• _Work item_
Please write out all of the data below exactly, without including the pictures.

Stored records:
########

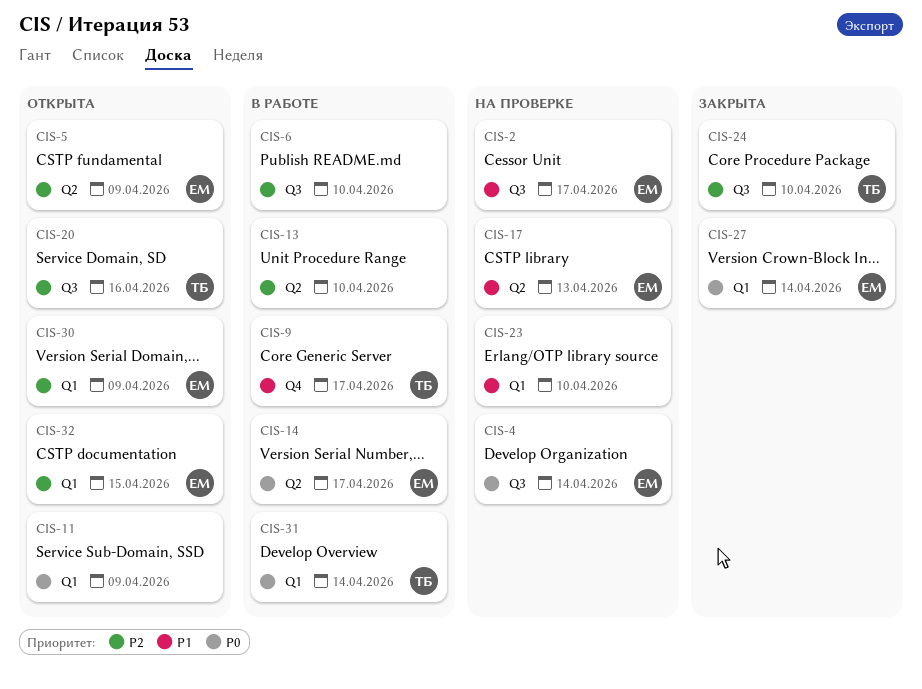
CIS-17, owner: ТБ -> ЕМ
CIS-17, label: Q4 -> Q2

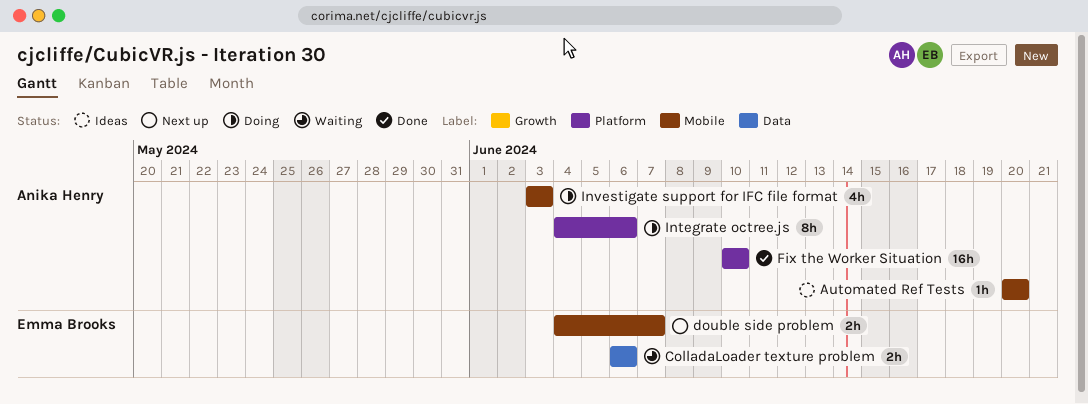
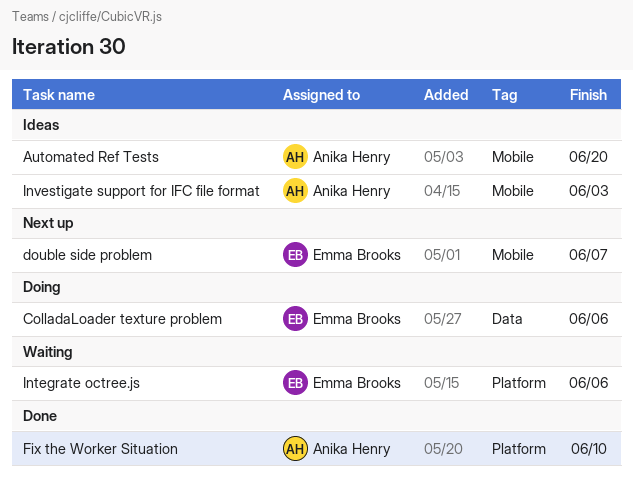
ColladaLoader texture problem, status: Waiting -> Doing
Integrate octree.js, status: Doing -> Waiting
Integrate octree.js, owner: Anika Henry -> Emma Brooks
Investigate support for IFC file format, status: Doing -> Ideas

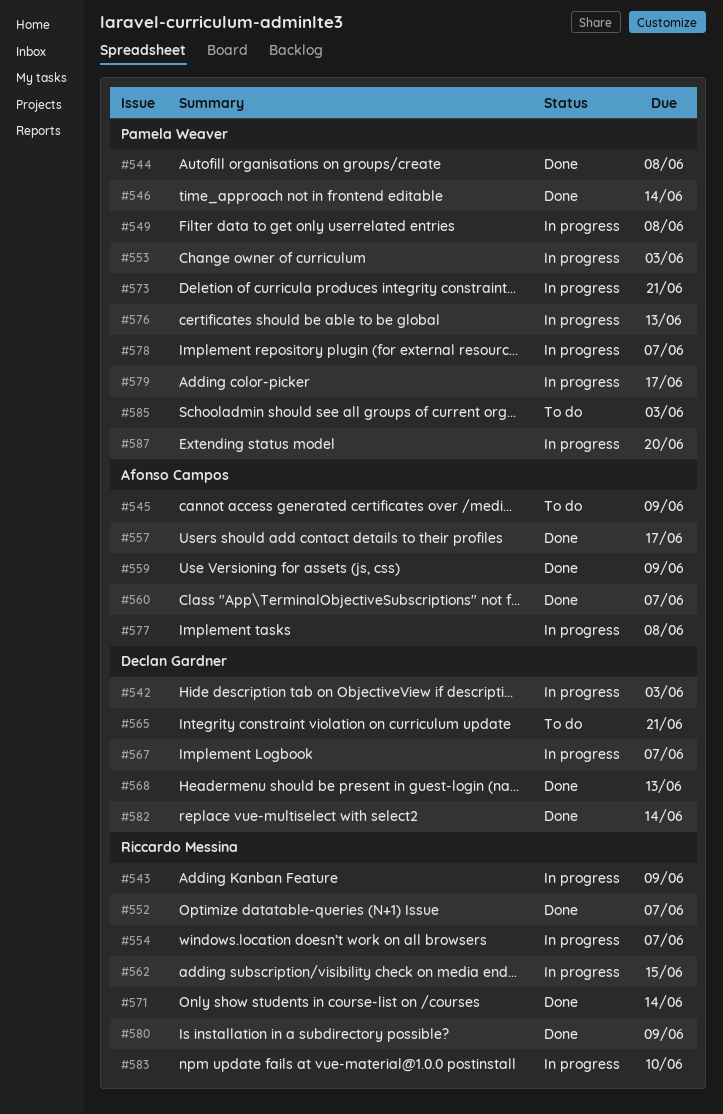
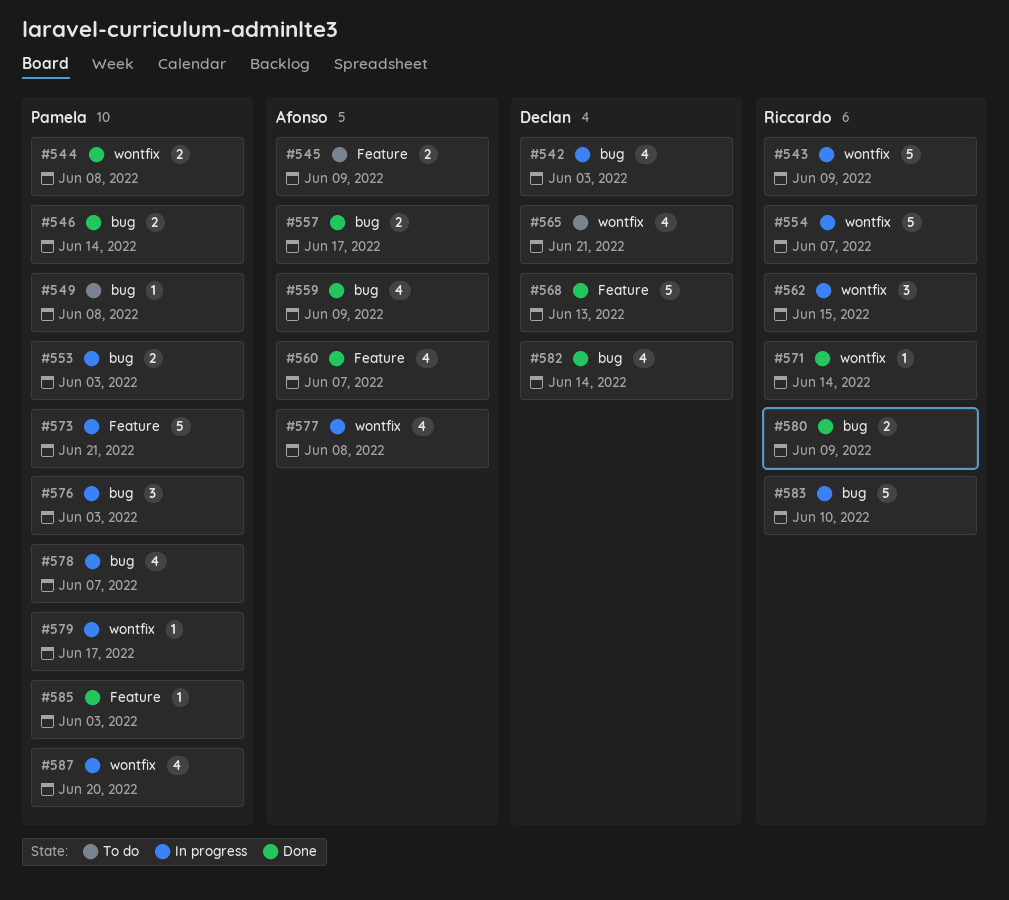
#549, status: In progress -> To do
#552: present -> none
#567: present -> none
#576, due: Jun 13 -> Jun 3
#585, status: To do -> Done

########

• _Your response_
CIS-17, owner: ТБ -> ЕМ
CIS-17, label: Q4 -> Q2

ColladaLoader texture problem, status: Waiting -> Doing
Integrate octree.js, status: Doing -> Waiting
Integrate octree.js, owner: Anika Henry -> Emma Brooks
Investigate support for IFC file format, status: Doing -> Ideas

#549, status: In progress -> To do
#552: present -> none
#567: present -> none
#576, due: Jun 13 -> Jun 3
#585, status: To do -> Done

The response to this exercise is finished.